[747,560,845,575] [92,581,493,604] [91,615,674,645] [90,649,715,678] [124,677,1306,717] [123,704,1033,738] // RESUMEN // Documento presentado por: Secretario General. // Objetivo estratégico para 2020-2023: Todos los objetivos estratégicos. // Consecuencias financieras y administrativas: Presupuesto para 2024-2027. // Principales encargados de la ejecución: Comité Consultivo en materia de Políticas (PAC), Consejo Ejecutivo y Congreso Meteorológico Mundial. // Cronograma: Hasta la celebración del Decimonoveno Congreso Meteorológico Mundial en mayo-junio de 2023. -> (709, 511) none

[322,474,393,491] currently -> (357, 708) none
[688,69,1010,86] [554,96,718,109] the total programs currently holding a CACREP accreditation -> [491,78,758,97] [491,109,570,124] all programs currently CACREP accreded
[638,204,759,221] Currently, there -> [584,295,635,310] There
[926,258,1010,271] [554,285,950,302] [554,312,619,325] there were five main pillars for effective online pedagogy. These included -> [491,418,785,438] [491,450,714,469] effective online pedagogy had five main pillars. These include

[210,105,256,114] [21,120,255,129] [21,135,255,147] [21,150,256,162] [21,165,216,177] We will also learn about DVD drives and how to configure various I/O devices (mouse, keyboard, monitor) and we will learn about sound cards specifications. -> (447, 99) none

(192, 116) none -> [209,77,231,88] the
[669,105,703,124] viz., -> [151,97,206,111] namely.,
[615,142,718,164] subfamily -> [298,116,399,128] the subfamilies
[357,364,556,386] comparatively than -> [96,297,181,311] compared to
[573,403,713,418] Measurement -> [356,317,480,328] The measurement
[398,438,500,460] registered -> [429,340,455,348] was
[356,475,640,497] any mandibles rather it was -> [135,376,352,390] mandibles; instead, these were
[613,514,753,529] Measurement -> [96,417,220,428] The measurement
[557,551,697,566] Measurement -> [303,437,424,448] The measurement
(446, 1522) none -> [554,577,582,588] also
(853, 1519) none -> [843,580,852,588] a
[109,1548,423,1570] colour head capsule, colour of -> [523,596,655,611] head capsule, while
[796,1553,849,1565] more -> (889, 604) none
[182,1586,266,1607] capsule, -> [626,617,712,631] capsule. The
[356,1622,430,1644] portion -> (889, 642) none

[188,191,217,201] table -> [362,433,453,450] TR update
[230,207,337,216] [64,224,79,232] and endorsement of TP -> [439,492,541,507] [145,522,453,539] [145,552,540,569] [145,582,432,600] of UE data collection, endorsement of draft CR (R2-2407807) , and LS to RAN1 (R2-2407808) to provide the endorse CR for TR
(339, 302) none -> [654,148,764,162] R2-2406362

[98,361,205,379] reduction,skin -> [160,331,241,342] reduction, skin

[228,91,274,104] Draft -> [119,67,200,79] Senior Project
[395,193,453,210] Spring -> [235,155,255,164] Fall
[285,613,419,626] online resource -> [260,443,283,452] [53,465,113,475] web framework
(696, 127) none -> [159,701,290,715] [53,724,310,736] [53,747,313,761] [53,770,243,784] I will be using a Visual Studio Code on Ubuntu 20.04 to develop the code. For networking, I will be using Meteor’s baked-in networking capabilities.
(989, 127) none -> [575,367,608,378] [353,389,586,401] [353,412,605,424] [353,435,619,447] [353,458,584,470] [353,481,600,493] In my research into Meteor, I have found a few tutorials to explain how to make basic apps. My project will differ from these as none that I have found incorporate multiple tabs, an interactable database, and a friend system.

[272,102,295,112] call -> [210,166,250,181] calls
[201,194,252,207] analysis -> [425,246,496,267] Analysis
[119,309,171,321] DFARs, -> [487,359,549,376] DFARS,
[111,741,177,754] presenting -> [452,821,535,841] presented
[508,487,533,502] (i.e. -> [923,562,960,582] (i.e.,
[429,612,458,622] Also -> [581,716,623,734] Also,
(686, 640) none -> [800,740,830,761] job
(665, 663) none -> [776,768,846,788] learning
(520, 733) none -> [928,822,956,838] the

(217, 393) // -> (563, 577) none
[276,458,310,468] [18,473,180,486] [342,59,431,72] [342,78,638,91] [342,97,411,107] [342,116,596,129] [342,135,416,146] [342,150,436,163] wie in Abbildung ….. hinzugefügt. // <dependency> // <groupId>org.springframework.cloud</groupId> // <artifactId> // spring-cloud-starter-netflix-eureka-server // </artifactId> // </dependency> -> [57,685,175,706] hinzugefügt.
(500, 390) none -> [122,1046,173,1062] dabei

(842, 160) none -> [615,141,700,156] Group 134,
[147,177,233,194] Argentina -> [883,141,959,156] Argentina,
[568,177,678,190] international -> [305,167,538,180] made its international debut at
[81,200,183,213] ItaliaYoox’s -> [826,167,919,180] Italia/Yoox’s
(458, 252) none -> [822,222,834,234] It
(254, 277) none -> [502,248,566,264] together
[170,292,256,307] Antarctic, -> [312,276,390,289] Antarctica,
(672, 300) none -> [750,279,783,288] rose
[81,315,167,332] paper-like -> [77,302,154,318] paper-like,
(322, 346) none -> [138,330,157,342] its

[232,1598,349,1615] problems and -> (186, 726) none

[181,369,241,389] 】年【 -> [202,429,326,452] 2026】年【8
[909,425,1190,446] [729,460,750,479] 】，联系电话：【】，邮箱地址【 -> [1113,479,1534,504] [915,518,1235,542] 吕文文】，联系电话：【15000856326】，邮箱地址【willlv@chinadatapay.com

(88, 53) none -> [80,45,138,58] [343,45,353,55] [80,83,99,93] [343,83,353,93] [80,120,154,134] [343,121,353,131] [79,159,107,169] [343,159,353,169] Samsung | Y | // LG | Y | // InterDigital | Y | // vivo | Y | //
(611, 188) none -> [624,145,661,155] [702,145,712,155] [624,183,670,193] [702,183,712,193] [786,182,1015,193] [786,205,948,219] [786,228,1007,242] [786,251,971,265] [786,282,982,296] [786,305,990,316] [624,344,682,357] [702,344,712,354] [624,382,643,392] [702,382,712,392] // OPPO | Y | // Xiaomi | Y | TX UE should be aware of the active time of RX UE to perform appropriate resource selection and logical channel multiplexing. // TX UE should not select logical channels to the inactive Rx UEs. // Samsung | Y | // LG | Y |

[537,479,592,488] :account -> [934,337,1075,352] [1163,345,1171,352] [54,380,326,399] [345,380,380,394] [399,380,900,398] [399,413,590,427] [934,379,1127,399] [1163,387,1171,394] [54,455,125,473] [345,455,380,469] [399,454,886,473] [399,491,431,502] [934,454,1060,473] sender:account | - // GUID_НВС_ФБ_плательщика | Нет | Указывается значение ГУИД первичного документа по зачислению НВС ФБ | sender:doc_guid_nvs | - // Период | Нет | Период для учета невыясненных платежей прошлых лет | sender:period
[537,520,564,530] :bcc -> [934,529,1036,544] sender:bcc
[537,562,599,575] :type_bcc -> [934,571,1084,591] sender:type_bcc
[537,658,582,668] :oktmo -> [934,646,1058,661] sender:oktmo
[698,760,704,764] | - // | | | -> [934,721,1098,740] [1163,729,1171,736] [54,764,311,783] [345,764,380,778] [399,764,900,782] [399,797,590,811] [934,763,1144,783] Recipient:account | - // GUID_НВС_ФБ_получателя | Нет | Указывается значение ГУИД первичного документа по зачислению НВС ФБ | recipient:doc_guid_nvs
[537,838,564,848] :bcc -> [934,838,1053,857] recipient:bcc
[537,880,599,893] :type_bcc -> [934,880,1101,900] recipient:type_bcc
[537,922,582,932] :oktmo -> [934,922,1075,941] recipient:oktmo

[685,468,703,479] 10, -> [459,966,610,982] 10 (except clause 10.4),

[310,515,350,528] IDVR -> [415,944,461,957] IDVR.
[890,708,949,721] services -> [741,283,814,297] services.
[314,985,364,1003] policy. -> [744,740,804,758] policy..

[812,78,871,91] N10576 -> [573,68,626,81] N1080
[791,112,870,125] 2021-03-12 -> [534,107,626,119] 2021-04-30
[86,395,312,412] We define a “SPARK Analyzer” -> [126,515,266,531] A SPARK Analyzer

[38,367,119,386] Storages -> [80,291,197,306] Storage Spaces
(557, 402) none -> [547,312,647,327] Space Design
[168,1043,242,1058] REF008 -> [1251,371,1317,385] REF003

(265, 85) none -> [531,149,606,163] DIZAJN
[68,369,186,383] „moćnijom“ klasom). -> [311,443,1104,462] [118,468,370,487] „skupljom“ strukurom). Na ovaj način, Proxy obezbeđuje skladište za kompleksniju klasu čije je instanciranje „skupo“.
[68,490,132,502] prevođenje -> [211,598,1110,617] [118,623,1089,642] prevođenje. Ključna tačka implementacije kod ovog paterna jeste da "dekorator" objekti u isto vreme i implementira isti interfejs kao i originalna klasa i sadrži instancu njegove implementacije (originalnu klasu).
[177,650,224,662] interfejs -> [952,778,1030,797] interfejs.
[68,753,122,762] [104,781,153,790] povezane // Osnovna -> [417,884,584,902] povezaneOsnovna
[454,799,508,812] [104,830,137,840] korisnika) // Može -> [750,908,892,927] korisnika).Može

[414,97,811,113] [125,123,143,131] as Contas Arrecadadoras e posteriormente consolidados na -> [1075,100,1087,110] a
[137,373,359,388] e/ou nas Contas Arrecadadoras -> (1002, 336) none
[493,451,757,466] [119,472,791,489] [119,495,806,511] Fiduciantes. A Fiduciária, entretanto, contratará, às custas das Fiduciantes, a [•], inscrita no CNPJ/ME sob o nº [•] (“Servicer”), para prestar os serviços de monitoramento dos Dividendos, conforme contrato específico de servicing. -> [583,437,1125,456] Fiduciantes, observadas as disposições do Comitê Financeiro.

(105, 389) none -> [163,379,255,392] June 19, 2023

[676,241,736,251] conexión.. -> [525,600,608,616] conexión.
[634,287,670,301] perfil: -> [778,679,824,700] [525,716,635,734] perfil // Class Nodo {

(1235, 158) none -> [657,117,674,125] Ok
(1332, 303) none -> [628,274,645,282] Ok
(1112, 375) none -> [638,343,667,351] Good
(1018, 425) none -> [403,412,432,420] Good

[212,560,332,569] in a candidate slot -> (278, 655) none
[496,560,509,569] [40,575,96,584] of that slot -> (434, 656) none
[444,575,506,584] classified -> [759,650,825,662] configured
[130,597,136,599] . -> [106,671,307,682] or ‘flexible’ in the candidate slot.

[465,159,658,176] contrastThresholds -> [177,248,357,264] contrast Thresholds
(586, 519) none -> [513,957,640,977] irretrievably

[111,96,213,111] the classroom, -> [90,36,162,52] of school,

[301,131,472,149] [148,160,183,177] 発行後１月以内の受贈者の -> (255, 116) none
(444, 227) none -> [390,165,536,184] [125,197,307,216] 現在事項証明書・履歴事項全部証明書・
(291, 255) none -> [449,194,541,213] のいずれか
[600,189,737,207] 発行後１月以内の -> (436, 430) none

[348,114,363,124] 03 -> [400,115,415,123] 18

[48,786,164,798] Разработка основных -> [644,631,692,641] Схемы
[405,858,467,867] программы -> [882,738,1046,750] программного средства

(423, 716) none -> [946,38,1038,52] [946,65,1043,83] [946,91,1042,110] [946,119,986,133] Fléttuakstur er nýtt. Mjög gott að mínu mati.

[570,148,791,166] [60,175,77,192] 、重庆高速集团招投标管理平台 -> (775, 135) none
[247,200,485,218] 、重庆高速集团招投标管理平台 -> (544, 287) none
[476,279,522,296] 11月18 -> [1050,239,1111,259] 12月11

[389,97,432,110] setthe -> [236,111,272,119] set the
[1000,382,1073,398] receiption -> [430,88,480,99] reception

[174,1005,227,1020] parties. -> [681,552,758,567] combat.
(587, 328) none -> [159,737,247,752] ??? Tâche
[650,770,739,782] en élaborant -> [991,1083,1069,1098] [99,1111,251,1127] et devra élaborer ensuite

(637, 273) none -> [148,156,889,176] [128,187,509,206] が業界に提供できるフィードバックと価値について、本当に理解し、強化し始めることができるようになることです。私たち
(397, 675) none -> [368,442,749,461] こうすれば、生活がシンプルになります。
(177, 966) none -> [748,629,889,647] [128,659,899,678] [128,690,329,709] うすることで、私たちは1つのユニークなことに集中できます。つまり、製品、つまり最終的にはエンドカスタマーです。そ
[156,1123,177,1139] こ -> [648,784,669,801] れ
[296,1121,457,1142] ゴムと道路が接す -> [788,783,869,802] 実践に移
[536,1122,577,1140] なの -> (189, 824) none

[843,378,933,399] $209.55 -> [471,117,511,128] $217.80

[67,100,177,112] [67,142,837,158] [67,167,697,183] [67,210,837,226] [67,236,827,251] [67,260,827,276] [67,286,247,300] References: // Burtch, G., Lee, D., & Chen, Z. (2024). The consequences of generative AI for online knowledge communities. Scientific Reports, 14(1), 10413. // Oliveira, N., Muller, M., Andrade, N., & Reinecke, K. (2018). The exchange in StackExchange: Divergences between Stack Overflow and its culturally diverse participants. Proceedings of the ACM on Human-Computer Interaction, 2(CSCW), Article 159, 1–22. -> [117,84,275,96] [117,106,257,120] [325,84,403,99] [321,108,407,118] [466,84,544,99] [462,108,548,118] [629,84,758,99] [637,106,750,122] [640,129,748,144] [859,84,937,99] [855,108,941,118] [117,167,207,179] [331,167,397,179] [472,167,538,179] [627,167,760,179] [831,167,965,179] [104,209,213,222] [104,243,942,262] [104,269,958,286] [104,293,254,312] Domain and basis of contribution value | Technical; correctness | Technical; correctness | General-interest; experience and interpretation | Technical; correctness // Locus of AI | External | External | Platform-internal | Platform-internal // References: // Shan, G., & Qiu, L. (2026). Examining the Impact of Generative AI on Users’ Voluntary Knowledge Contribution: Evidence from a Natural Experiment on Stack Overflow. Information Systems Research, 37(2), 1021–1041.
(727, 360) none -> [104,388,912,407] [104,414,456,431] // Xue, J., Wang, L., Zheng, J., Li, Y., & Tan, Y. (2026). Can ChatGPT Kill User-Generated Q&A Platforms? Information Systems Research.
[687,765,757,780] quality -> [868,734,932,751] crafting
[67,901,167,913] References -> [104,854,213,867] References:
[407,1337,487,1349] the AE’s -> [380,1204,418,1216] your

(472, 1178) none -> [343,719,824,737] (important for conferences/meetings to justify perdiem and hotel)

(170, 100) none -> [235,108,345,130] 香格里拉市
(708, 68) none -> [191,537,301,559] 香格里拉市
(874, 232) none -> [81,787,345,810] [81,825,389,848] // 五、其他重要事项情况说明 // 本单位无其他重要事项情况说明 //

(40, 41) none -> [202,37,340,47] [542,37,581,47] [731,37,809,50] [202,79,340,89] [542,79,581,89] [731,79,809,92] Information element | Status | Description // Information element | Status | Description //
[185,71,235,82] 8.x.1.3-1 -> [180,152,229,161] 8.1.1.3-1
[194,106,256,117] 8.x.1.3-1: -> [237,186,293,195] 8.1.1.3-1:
********
### WORK INSTRUCTIONS
Print exactly the lines above from the one with "(989, 127) none" to the one with "(217, 393) // -> (563, 577) none", including both.

### TASK RESULT
(989, 127) none -> [575,367,608,378] [353,389,586,401] [353,412,605,424] [353,435,619,447] [353,458,584,470] [353,481,600,493] In my research into Meteor, I have found a few tutorials to explain how to make basic apps. My project will differ from these as none that I have found incorporate multiple tabs, an interactable database, and a friend system.

[272,102,295,112] call -> [210,166,250,181] calls
[201,194,252,207] analysis -> [425,246,496,267] Analysis
[119,309,171,321] DFARs, -> [487,359,549,376] DFARS,
[111,741,177,754] presenting -> [452,821,535,841] presented
[508,487,533,502] (i.e. -> [923,562,960,582] (i.e.,
[429,612,458,622] Also -> [581,716,623,734] Also,
(686, 640) none -> [800,740,830,761] job
(665, 663) none -> [776,768,846,788] learning
(520, 733) none -> [928,822,956,838] the

(217, 393) // -> (563, 577) none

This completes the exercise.